Another critical direction for subsequent studies is the exploration of multi-modal inputs and real-time adaptive control. While the current study relies on text-based states and weather forecasts, integrating real-time sensor data, electricity pricing signals, and grid frequency information could further enhance the model’s responsiveness and efficiency. The ability of the model to adapt its reasoning process in real-time based on live data streams will be essential for practical deployment. Moreover, investigating the transferability of the RLVR framework to other domains beyond energy storage, such as industrial process control or autonomous vehicle navigation, could unlock broader applications for reasoning models in physical system management.
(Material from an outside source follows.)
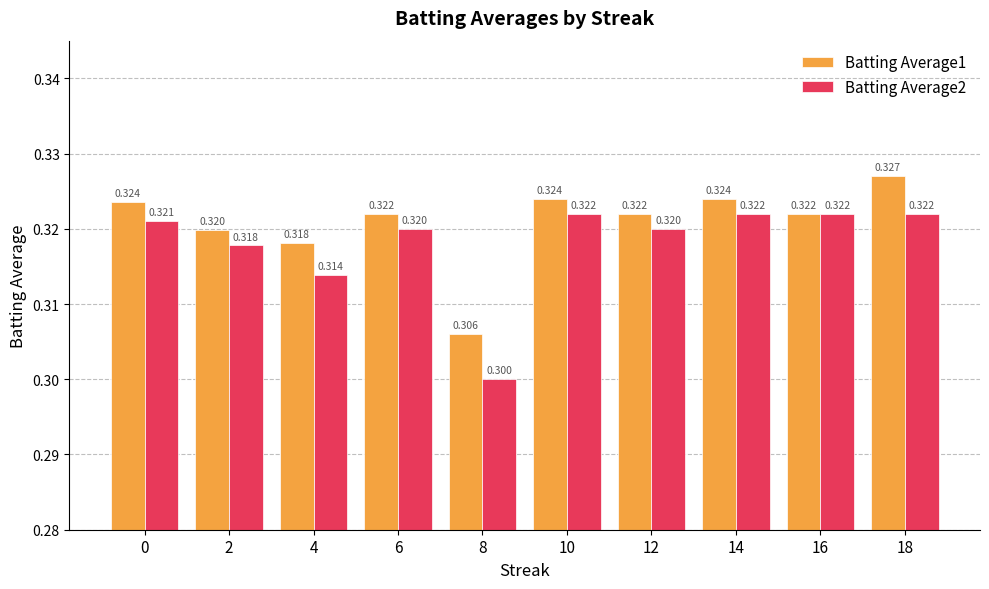

Between 0 and 8, which series saw the biggest shift?

Batting Average2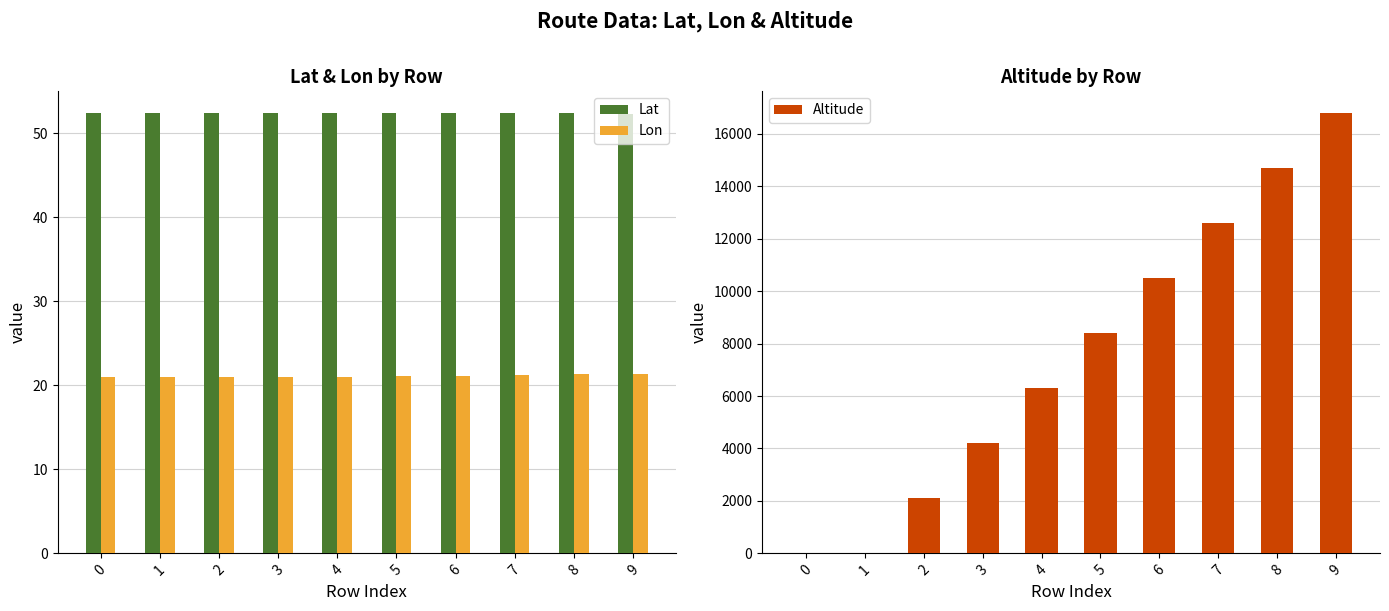

How many categories are shown in the chart?

10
Finally, the intersection of open-source AI and sustainable energy infrastructure presents a unique opportunity for collaborative innovation. By providing a clear, reproducible methodology for fine-tuning reasoning models with verifiable rewards, this study invites the broader research and engineering communities to build upon its foundations. The ultimate goal is to create a robust, scalable, and cost-effective ecosystem where open-source AI models serve as the brain behind intelligent, energy-efficient buildings. As the pressure to decarbonize urban environments intensifies, the ability to optimize energy use at the building level through advanced reasoning models will play a pivotal role in achieving global climate targets. The trajectory set by this research suggests a future where AI-driven energy management is not only a luxury for large commercial entities but a standard feature of sustainable urban living, powered by accessible and transparent open-source technologies.